▶ _Dataset entries_:

---+---

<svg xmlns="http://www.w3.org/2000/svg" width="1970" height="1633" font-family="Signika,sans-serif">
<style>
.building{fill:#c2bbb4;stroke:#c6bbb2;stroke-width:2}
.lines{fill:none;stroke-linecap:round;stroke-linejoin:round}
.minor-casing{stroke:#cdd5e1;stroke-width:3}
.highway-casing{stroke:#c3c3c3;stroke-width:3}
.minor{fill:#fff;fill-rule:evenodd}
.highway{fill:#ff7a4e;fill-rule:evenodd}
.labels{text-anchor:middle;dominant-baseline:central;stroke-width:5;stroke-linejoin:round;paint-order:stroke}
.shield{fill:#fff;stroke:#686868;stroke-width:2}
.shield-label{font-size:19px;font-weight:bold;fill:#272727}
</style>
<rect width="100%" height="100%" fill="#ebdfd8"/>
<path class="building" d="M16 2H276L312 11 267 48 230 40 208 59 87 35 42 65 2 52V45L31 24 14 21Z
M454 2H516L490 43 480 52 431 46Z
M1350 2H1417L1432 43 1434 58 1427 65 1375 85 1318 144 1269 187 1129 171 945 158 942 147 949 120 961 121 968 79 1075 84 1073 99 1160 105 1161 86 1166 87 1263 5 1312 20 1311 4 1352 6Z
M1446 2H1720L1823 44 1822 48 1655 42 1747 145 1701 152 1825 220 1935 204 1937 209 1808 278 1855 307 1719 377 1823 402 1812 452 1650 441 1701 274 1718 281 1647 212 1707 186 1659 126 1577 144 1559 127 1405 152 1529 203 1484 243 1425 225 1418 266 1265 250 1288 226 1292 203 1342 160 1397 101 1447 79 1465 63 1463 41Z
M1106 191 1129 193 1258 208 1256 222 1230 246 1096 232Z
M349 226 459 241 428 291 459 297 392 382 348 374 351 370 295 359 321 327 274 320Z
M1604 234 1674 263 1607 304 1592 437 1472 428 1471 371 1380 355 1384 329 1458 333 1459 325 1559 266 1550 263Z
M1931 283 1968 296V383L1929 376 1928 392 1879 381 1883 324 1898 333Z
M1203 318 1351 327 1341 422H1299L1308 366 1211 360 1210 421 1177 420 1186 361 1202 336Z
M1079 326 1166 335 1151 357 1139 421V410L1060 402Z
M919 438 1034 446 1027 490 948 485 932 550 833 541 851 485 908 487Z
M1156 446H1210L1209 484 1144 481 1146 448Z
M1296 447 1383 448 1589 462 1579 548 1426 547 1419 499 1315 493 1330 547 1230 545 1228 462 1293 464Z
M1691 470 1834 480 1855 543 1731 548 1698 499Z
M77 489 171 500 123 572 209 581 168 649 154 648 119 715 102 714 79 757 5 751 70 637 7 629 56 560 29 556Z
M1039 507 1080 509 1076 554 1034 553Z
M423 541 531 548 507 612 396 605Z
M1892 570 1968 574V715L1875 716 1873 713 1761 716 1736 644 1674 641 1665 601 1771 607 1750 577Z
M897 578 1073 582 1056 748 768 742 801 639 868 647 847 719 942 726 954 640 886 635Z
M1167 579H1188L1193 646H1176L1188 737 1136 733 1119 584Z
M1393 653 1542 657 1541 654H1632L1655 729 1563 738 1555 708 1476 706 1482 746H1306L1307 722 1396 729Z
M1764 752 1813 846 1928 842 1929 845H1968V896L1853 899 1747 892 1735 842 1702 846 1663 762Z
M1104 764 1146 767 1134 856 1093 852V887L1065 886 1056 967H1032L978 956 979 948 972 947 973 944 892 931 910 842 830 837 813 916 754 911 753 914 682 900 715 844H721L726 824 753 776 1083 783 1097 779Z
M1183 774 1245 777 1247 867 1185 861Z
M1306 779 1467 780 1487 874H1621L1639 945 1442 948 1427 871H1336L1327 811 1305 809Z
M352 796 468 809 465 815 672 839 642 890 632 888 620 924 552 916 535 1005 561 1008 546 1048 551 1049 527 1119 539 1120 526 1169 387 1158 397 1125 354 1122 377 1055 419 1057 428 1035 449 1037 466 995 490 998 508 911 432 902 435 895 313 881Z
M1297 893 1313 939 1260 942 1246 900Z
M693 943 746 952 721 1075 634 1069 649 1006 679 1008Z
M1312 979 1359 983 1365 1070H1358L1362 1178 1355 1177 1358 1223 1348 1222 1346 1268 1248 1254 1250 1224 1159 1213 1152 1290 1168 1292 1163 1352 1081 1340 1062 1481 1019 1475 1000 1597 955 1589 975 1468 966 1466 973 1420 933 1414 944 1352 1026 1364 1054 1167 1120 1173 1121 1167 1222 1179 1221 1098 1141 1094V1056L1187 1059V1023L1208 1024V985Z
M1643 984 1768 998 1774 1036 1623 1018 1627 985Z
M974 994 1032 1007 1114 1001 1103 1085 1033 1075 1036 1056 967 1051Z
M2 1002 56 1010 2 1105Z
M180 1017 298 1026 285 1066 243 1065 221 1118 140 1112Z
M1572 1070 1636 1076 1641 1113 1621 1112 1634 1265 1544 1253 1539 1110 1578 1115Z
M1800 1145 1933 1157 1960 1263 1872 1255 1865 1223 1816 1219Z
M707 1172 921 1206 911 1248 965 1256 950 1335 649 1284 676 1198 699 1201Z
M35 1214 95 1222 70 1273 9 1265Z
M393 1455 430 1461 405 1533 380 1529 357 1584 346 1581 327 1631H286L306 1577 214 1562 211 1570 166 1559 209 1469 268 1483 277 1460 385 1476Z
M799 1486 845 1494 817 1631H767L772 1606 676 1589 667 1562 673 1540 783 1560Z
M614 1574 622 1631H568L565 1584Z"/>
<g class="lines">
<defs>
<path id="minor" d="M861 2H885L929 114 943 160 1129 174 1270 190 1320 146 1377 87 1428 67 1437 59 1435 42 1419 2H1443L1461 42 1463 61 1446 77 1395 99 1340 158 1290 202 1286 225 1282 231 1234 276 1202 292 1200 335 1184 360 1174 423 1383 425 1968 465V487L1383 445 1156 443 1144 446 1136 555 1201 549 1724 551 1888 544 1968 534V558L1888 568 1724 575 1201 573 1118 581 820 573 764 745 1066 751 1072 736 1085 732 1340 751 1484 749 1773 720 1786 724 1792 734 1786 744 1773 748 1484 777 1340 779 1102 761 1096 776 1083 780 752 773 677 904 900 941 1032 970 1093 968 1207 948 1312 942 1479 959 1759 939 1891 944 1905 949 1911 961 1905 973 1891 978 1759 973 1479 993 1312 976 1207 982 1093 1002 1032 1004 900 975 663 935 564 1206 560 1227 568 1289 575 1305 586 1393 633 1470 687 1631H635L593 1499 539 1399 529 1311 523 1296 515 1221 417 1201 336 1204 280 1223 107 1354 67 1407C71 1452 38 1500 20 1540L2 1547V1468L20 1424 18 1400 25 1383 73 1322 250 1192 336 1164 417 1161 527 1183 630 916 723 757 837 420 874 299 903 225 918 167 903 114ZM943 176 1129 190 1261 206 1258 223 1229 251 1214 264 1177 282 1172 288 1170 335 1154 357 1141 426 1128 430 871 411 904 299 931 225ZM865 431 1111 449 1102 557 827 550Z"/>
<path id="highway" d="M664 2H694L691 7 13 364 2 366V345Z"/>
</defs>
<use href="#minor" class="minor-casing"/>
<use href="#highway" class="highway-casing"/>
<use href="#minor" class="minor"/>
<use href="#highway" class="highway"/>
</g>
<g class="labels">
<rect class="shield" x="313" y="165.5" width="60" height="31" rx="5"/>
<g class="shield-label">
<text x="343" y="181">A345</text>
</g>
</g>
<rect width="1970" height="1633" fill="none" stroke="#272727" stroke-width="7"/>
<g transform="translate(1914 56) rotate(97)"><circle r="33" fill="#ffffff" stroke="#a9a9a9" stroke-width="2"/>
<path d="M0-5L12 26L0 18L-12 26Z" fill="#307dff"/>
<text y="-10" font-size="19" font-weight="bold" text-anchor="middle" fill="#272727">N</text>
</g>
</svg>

---+---

▶ _Exercise brief_:
Lines holding the word "rule" should be copied from the entries above.

▶ _Solution for this exercise_:
.minor{fill:#fff;fill-rule:evenodd}
.highway{fill:#ff7a4e;fill-rule:evenodd}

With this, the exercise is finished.